Valuation Assessment
Valuation metrics present a complex picture, with a trailing P/E ratio listed as N/A due to the lack of earnings, while the forward P/E is calculated at -8.43, implying that the market prices the stock based on anticipated future profitability rather than current performance. The price-to-book ratio is 6.86, indicating that the market assigns a significant premium to the company's intangible assets, such as its software platform and intellectual property, relative to its tangible book value. Alternative valuation measures show a price-to-sales ratio of 4.38 and an EV/EBITDA of -4.79, suggesting investors are valuing the firm primarily on its revenue trajectory and potential for future profitability rather than current cash generation or earnings multiples. Price momentum is defined by a 52-week high of $5.70 and a 52-week low of $2.58, meaning the stock is trading within a range that captures significant volatility over the past year. The stock's beta is 1.14, which indicates that the share price is 14% more volatile than the broader market, exposing investors to higher price swings during periods of market instability or sector-specific shifts.
Growth & Income
Revenue growth year-over-year is 22.4%, demonstrating a strong top-line expansion, whereas earnings growth is N/A due to the company's current net losses, implying that profitability lags behind revenue generation as the business scales. As a non-dividend payer with a dividend yield of N/A and a payout ratio of 0.0%, the company does not distribute cash to shareholders, indicating a strategy of reinvesting all available capital back into the business to fund research and development.

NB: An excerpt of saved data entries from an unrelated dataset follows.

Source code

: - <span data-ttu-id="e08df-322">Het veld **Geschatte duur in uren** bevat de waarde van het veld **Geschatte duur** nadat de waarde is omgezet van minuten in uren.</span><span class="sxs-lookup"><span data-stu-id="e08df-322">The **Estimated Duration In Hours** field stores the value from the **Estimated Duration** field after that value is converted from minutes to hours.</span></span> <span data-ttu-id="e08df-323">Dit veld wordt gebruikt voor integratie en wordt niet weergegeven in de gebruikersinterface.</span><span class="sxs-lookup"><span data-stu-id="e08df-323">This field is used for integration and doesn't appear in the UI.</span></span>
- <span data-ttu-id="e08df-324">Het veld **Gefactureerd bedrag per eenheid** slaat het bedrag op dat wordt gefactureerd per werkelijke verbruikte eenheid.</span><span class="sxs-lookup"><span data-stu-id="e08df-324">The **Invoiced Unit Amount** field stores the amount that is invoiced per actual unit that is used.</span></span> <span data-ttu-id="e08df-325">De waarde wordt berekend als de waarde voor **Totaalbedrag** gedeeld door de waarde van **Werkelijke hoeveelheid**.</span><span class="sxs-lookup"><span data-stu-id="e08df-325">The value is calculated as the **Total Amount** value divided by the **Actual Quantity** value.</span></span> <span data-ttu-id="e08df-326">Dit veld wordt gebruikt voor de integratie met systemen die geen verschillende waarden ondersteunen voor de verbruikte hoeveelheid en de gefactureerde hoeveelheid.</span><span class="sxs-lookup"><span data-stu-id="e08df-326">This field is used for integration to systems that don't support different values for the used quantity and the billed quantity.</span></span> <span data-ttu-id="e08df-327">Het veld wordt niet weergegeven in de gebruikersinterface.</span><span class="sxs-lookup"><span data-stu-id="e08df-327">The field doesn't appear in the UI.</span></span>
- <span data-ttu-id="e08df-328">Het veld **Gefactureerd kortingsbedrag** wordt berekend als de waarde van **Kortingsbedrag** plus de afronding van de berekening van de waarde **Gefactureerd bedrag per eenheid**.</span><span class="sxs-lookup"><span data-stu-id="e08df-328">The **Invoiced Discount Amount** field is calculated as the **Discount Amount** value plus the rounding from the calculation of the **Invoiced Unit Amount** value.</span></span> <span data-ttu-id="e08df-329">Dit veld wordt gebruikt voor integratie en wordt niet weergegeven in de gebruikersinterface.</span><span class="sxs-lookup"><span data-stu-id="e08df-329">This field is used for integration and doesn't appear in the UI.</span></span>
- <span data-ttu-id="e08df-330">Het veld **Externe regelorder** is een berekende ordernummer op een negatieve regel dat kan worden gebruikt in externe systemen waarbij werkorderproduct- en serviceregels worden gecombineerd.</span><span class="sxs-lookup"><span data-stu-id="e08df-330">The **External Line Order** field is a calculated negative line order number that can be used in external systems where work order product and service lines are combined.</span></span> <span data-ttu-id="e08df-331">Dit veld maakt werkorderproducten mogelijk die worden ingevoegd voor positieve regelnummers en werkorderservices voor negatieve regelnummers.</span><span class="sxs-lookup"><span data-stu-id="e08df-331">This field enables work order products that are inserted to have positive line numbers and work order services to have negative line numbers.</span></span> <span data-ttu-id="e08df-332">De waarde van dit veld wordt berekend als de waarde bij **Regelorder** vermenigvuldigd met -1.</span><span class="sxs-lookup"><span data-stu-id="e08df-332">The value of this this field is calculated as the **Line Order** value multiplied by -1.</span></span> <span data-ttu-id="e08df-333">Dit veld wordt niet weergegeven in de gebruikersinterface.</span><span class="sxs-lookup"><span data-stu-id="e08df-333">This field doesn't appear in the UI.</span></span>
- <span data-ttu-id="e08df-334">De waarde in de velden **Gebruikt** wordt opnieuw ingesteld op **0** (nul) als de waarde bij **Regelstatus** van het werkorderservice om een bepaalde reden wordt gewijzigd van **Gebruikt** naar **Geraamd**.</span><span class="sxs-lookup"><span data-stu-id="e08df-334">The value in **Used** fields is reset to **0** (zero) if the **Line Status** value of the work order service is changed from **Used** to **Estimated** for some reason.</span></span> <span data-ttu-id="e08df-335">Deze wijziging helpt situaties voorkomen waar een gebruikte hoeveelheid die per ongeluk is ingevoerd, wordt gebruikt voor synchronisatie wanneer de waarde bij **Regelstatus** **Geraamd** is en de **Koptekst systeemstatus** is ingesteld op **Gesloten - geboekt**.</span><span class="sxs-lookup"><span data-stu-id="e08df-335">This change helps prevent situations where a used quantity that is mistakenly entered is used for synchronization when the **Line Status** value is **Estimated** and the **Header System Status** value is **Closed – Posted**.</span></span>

This reinvestment approach is consistent with the negative free cash flow and negative EBITDA, where the firm forgoes income distribution to preserve growth opportunities in the competitive health information services landscape. Overall, the growth and income profile is characterized by rapid revenue expansion coupled with significant cash burn and no current income generation, typical of a high-growth biotech software company seeking to establish a dominant market position before achieving sustained profitability.